--- EXERCISE INSTRUCTIONS ---
Please give back every entry in full, word for word, but none of the pictures.

--- DATA SUPPLIED ---
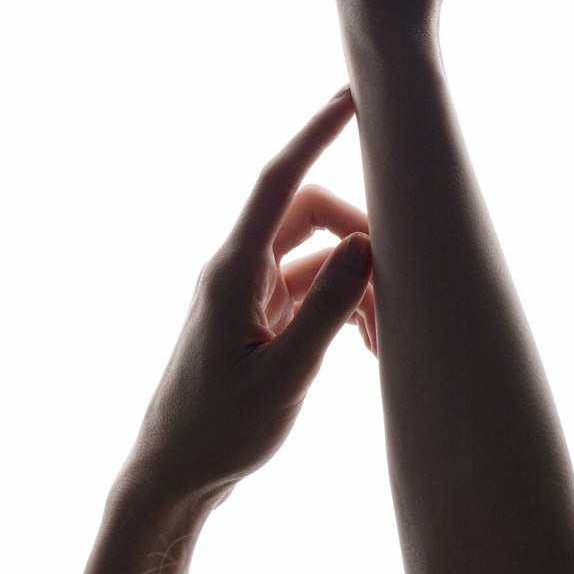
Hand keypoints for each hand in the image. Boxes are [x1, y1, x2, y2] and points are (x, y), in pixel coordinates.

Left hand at [117, 88, 374, 514]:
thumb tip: (364, 242)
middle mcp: (239, 268)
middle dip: (359, 234)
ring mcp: (249, 291)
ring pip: (317, 254)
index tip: (352, 96)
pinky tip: (365, 345)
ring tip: (380, 337)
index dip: (315, 132)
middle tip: (400, 278)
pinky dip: (343, 304)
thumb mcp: (283, 374)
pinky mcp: (259, 314)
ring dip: (356, 281)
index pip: (279, 181)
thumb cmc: (218, 431)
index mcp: (234, 269)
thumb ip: (327, 306)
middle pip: (310, 213)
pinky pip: (311, 287)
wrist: (173, 477)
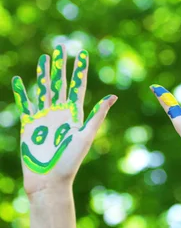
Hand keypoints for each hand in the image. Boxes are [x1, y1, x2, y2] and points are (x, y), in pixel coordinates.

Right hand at [12, 45, 116, 195]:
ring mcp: (44, 118)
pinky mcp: (28, 125)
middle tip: (61, 47)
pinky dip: (21, 91)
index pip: (78, 86)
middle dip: (60, 66)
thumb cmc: (71, 161)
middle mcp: (60, 113)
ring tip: (44, 58)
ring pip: (44, 89)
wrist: (50, 180)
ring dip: (44, 74)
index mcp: (75, 114)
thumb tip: (113, 96)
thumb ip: (97, 115)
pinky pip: (24, 104)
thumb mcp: (86, 135)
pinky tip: (19, 79)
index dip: (80, 70)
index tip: (82, 53)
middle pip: (60, 83)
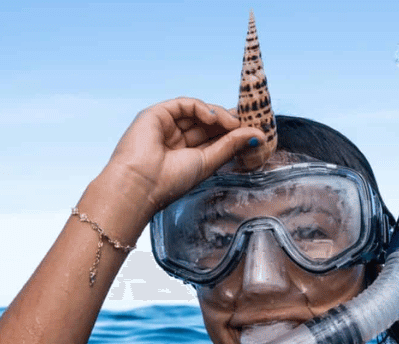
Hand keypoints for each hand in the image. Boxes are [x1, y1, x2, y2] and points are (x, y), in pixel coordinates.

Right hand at [103, 97, 264, 212]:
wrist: (140, 184)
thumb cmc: (169, 182)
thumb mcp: (207, 162)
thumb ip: (230, 146)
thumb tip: (258, 135)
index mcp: (186, 154)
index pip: (213, 138)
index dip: (232, 132)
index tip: (254, 130)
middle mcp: (175, 138)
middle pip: (208, 124)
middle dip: (230, 121)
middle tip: (250, 120)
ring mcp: (166, 125)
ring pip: (198, 112)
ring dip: (219, 115)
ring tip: (235, 123)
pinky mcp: (157, 114)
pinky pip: (185, 104)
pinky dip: (202, 108)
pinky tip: (213, 118)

--- ANSWER SPACE ---
Hand keypoints for each hand in the image. Boxes are [x1, y1, x2, y2] and points are (x, y), in pixel coordinates.

Left hand at [117, 88, 374, 514]:
thumb tip: (364, 242)
middle mcp: (239, 268)
middle dip: (359, 234)
ring mcp: (249, 291)
ring pip: (317, 254)
index tip: (352, 96)
pinky tip: (365, 345)
ring tip: (380, 337)
index dip: (315, 132)
middle tip: (400, 278)
pinky dip: (343, 304)
thumb mcp: (283, 374)
pinky mcp: (259, 314)
ring dip: (356, 281)
index pip: (279, 181)
thumb cmc: (218, 431)
index mcp: (234, 269)
thumb ip: (327, 306)
middle pip: (310, 213)
pinky pip: (311, 287)
wrist: (173, 477)
Hand keypoints for each hand in the image. Boxes are [x1, y1, x2, y2] and points are (x, y), in pixel coordinates.

Right hand at [12, 45, 116, 195]:
ring mcp: (44, 118)
pinky mcp: (28, 125)
middle tip: (61, 47)
pinky dip: (21, 91)
index pip: (78, 86)
middle dip: (60, 66)
thumb cmc: (71, 161)
middle mcp: (60, 113)
ring tip: (44, 58)
ring pip: (44, 89)
wrist: (50, 180)
ring dip: (44, 74)
index mcp: (75, 114)
thumb tip: (113, 96)
thumb ip: (97, 115)
pinky pip: (24, 104)
thumb mcp: (86, 135)
pinky tip: (19, 79)
index dip: (80, 70)
index tip: (82, 53)
middle pip: (60, 83)
Hand keypoints for each hand in the image. Boxes are [x1, y1, x2, y2] and points are (x, y), in pixel coordinates.

Right hand at [103, 97, 264, 212]:
wrist: (140, 184)
thumb cmc: (169, 182)
thumb mcp: (207, 162)
thumb ip: (230, 146)
thumb tip: (258, 135)
index mcp: (186, 154)
index pip: (213, 138)
index dip: (232, 132)
index tip: (254, 130)
middle mcp: (175, 138)
middle pip: (208, 124)
middle dip: (230, 121)
middle tip: (250, 120)
ring mcp: (166, 125)
ring pip: (198, 112)
ring dip: (219, 115)
ring tip: (235, 123)
pinky mcp: (157, 114)
pinky pip: (185, 104)
pinky dip: (202, 108)
pinky tip: (213, 118)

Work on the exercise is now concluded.